_Your task_: Rewrite the lines of every item below as one numbered list, omitting any blank lines.

-- START Data for this exercise --

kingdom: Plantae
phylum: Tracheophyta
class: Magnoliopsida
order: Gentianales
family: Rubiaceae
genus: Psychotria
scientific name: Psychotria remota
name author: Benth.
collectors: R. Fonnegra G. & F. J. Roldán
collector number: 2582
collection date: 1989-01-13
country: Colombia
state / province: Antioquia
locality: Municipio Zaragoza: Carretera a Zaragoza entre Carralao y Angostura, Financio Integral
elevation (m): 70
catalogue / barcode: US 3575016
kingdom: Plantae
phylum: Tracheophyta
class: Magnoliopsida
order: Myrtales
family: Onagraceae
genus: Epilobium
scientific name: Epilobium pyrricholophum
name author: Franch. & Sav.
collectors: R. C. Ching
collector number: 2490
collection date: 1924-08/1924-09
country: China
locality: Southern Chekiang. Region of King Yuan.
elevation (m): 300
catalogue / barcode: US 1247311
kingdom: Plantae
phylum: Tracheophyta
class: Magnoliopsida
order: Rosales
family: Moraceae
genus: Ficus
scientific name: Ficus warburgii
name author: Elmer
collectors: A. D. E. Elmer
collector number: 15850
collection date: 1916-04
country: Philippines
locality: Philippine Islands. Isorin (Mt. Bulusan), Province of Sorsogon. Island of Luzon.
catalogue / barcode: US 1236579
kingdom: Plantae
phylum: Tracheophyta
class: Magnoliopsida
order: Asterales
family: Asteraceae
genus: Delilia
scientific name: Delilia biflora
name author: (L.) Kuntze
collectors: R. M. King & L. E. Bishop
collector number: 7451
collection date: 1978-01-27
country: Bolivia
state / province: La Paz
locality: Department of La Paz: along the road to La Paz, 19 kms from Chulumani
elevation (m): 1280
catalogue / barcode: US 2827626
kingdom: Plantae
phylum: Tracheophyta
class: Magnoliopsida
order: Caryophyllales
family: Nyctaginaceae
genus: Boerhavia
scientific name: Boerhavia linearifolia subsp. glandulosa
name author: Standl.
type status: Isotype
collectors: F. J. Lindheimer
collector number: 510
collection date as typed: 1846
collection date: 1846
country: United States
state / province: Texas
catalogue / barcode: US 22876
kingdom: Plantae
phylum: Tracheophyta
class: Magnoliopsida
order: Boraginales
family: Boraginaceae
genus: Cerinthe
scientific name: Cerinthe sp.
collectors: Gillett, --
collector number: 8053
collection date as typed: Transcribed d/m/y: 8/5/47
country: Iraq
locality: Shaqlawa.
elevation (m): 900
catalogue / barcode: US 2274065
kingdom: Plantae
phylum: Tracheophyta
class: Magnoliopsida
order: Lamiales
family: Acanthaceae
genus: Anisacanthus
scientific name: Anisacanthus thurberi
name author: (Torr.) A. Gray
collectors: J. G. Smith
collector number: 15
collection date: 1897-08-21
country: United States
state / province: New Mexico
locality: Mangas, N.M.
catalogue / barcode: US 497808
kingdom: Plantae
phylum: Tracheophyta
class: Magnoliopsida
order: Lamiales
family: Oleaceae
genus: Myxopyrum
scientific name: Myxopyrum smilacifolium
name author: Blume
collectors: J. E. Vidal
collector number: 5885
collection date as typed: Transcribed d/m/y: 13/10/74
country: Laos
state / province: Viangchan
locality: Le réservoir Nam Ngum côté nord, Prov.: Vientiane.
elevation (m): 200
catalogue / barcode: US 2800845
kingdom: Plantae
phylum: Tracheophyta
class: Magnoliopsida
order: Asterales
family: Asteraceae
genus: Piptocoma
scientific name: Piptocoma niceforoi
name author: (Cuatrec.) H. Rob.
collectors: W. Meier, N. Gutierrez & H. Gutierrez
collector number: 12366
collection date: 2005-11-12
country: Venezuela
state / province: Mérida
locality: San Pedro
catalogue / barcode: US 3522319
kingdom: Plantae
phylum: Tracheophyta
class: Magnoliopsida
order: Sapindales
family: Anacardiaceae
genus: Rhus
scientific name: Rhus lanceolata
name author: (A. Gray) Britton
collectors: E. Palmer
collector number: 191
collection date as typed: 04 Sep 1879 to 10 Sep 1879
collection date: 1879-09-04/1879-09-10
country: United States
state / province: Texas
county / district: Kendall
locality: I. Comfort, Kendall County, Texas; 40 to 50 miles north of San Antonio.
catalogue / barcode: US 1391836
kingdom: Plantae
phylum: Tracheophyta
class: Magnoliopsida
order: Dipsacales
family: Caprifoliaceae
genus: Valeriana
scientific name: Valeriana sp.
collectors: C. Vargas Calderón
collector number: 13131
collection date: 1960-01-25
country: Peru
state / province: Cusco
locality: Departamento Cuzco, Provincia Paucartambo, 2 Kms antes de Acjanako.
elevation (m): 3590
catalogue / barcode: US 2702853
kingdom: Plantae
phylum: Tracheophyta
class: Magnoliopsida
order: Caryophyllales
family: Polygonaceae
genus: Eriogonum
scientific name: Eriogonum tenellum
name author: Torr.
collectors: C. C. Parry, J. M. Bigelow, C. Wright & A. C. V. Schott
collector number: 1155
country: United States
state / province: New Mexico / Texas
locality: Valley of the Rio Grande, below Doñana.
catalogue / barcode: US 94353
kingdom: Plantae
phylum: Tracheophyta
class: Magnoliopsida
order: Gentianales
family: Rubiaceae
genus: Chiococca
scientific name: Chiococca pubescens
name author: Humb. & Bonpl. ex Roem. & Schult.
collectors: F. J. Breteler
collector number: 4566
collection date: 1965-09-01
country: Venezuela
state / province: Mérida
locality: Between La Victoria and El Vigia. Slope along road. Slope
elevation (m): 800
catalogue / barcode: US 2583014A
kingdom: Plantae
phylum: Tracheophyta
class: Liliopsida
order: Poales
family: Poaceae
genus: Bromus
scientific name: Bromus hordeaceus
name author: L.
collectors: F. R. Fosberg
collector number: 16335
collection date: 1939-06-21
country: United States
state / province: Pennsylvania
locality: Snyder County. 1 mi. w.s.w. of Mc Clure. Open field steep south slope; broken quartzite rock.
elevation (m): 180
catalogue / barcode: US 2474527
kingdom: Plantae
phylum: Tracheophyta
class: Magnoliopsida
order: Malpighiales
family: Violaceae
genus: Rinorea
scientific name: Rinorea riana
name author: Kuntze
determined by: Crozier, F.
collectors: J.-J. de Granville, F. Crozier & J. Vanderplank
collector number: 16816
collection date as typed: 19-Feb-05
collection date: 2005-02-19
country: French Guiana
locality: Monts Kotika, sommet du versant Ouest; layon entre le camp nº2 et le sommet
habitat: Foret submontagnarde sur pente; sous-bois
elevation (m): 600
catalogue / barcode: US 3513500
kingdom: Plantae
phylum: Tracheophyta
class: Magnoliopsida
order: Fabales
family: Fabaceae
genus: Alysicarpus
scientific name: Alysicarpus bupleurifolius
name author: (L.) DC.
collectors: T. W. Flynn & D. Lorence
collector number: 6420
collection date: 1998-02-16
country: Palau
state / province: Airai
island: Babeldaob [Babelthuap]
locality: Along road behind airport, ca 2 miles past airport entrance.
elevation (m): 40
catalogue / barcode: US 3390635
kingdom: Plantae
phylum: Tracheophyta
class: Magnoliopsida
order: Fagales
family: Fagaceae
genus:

-- END Data for this exercise --

_Finished answer_:
1. kingdom: Plantae
2. phylum: Tracheophyta
3. class: Magnoliopsida
4. order: Gentianales
5. family: Rubiaceae
6. genus: Psychotria
7. scientific name: Psychotria remota
8. name author: Benth.
9. collectors: R. Fonnegra G. & F. J. Roldán
10. collector number: 2582
11. collection date: 1989-01-13
12. country: Colombia
13. state / province: Antioquia
14. locality: Municipio Zaragoza: Carretera a Zaragoza entre Carralao y Angostura, Financio Integral
15. elevation (m): 70
16. catalogue / barcode: US 3575016
17. kingdom: Plantae
18. phylum: Tracheophyta
19. class: Magnoliopsida
20. order: Myrtales
21. family: Onagraceae
22. genus: Epilobium
23. scientific name: Epilobium pyrricholophum
24. name author: Franch. & Sav.
25. collectors: R. C. Ching
26. collector number: 2490
27. collection date: 1924-08/1924-09
28. country: China
29. locality: Southern Chekiang. Region of King Yuan.
30. elevation (m): 300
31. catalogue / barcode: US 1247311
32. kingdom: Plantae
33. phylum: Tracheophyta
34. class: Magnoliopsida
35. order: Rosales
36. family: Moraceae
37. genus: Ficus
38. scientific name: Ficus warburgii
39. name author: Elmer
40. collectors: A. D. E. Elmer
41. collector number: 15850
42. collection date: 1916-04
43. country: Philippines
44. locality: Philippine Islands. Isorin (Mt. Bulusan), Province of Sorsogon. Island of Luzon.
45. catalogue / barcode: US 1236579
46. kingdom: Plantae
47. phylum: Tracheophyta
48. class: Magnoliopsida
49. order: Asterales
50. family: Asteraceae
51. genus: Delilia
52. scientific name: Delilia biflora
53. name author: (L.) Kuntze
54. collectors: R. M. King & L. E. Bishop
55. collector number: 7451
56. collection date: 1978-01-27
57. country: Bolivia
58. state / province: La Paz
59. locality: Department of La Paz: along the road to La Paz, 19 kms from Chulumani
60. elevation (m): 1280
61. catalogue / barcode: US 2827626
62. kingdom: Plantae
63. phylum: Tracheophyta
64. class: Magnoliopsida
65. order: Caryophyllales
66. family: Nyctaginaceae
67. genus: Boerhavia
68. scientific name: Boerhavia linearifolia subsp. glandulosa
69. name author: Standl.
70. type status: Isotype
71. collectors: F. J. Lindheimer
72. collector number: 510
73. collection date as typed: 1846
74. collection date: 1846
75. country: United States
76. state / province: Texas
77. catalogue / barcode: US 22876
78. kingdom: Plantae
79. phylum: Tracheophyta
80. class: Magnoliopsida
81. order: Boraginales
82. family: Boraginaceae
83. genus: Cerinthe
84. scientific name: Cerinthe sp.
85. collectors: Gillett, --
86. collector number: 8053
87. collection date as typed: Transcribed d/m/y: 8/5/47
88. country: Iraq
89. locality: Shaqlawa.
90. elevation (m): 900
91. catalogue / barcode: US 2274065
92. kingdom: Plantae
93. phylum: Tracheophyta
94. class: Magnoliopsida
95. order: Lamiales
96. family: Acanthaceae
97. genus: Anisacanthus
98. scientific name: Anisacanthus thurberi
99. name author: (Torr.) A. Gray
100. collectors: J. G. Smith
101. collector number: 15
102. collection date: 1897-08-21
103. country: United States
104. state / province: New Mexico
105. locality: Mangas, N.M.
106. catalogue / barcode: US 497808
107. kingdom: Plantae
108. phylum: Tracheophyta
109. class: Magnoliopsida
110. order: Lamiales
111. family: Oleaceae
112. genus: Myxopyrum
113. scientific name: Myxopyrum smilacifolium
114. name author: Blume
115. collectors: J. E. Vidal
116. collector number: 5885
117. collection date as typed: Transcribed d/m/y: 13/10/74
118. country: Laos
119. state / province: Viangchan
120. locality: Le réservoir Nam Ngum côté nord, Prov.: Vientiane.
121. elevation (m): 200
122. catalogue / barcode: US 2800845
123. kingdom: Plantae
124. phylum: Tracheophyta
125. class: Magnoliopsida
126. order: Asterales
127. family: Asteraceae
128. genus: Piptocoma
129. scientific name: Piptocoma niceforoi
130. name author: (Cuatrec.) H. Rob.
131. collectors: W. Meier, N. Gutierrez & H. Gutierrez
132. collector number: 12366
133. collection date: 2005-11-12
134. country: Venezuela
135. state / province: Mérida
136. locality: San Pedro
137. catalogue / barcode: US 3522319
138. kingdom: Plantae
139. phylum: Tracheophyta
140. class: Magnoliopsida
141. order: Sapindales
142. family: Anacardiaceae
143. genus: Rhus
144. scientific name: Rhus lanceolata
145. name author: (A. Gray) Britton
146. collectors: E. Palmer
147. collector number: 191
148. collection date as typed: 04 Sep 1879 to 10 Sep 1879
149. collection date: 1879-09-04/1879-09-10
150. country: United States
151. state / province: Texas
152. county / district: Kendall
153. locality: I. Comfort, Kendall County, Texas; 40 to 50 miles north of San Antonio.
154. catalogue / barcode: US 1391836
155. kingdom: Plantae
156. phylum: Tracheophyta
157. class: Magnoliopsida
158. order: Dipsacales
159. family: Caprifoliaceae
160. genus: Valeriana
161. scientific name: Valeriana sp.
162. collectors: C. Vargas Calderón
163. collector number: 13131
164. collection date: 1960-01-25
165. country: Peru
166. state / province: Cusco
167. locality: Departamento Cuzco, Provincia Paucartambo, 2 Kms antes de Acjanako.
168. elevation (m): 3590
169. catalogue / barcode: US 2702853
170. kingdom: Plantae
171. phylum: Tracheophyta
172. class: Magnoliopsida
173. order: Caryophyllales
174. family: Polygonaceae
175. genus: Eriogonum
176. scientific name: Eriogonum tenellum
177. name author: Torr.
178. collectors: C. C. Parry, J. M. Bigelow, C. Wright & A. C. V. Schott
179. collector number: 1155
180. country: United States
181. state / province: New Mexico / Texas
182. locality: Valley of the Rio Grande, below Doñana.
183. catalogue / barcode: US 94353
184. kingdom: Plantae
185. phylum: Tracheophyta
186. class: Magnoliopsida
187. order: Gentianales
188. family: Rubiaceae
189. genus: Chiococca
190. scientific name: Chiococca pubescens
191. name author: Humb. & Bonpl. ex Roem. & Schult.
192. collectors: F. J. Breteler
193. collector number: 4566
194. collection date: 1965-09-01
195. country: Venezuela
196. state / province: Mérida
197. locality: Between La Victoria and El Vigia. Slope along road. Slope
198. elevation (m): 800
199. catalogue / barcode: US 2583014A
200. kingdom: Plantae
201. phylum: Tracheophyta
202. class: Liliopsida
203. order: Poales
204. family: Poaceae
205. genus: Bromus
206. scientific name: Bromus hordeaceus
207. name author: L.
208. collectors: F. R. Fosberg
209. collector number: 16335
210. collection date: 1939-06-21
211. country: United States
212. state / province: Pennsylvania
213. locality: Snyder County. 1 mi. w.s.w. of Mc Clure. Open field steep south slope; broken quartzite rock.
214. elevation (m): 180
215. catalogue / barcode: US 2474527
216. kingdom: Plantae
217. phylum: Tracheophyta
218. class: Magnoliopsida
219. order: Malpighiales
220. family: Violaceae
221. genus: Rinorea
222. scientific name: Rinorea riana
223. name author: Kuntze
224. determined by: Crozier, F.
225. collectors: J.-J. de Granville, F. Crozier & J. Vanderplank
226. collector number: 16816
227. collection date as typed: 19-Feb-05
228. collection date: 2005-02-19
229. country: French Guiana
230. locality: Monts Kotika, sommet du versant Ouest; layon entre le camp nº2 et le sommet
231. habitat: Foret submontagnarde sur pente; sous-bois
232. elevation (m): 600
233. catalogue / barcode: US 3513500
234. kingdom: Plantae
235. phylum: Tracheophyta
236. class: Magnoliopsida
237. order: Fabales
238. family: Fabaceae
239. genus: Alysicarpus
240. scientific name: Alysicarpus bupleurifolius
241. name author: (L.) DC.
242. collectors: T. W. Flynn & D. Lorence
243. collector number: 6420
244. collection date: 1998-02-16
245. country: Palau
246. state / province: Airai
247. island: Babeldaob [Babelthuap]
248. locality: Along road behind airport, ca 2 miles past airport entrance.
249. elevation (m): 40
250. catalogue / barcode: US 3390635
251. kingdom: Plantae
252. phylum: Tracheophyta
253. class: Magnoliopsida
254. order: Fagales
255. family: Fagaceae
256. genus:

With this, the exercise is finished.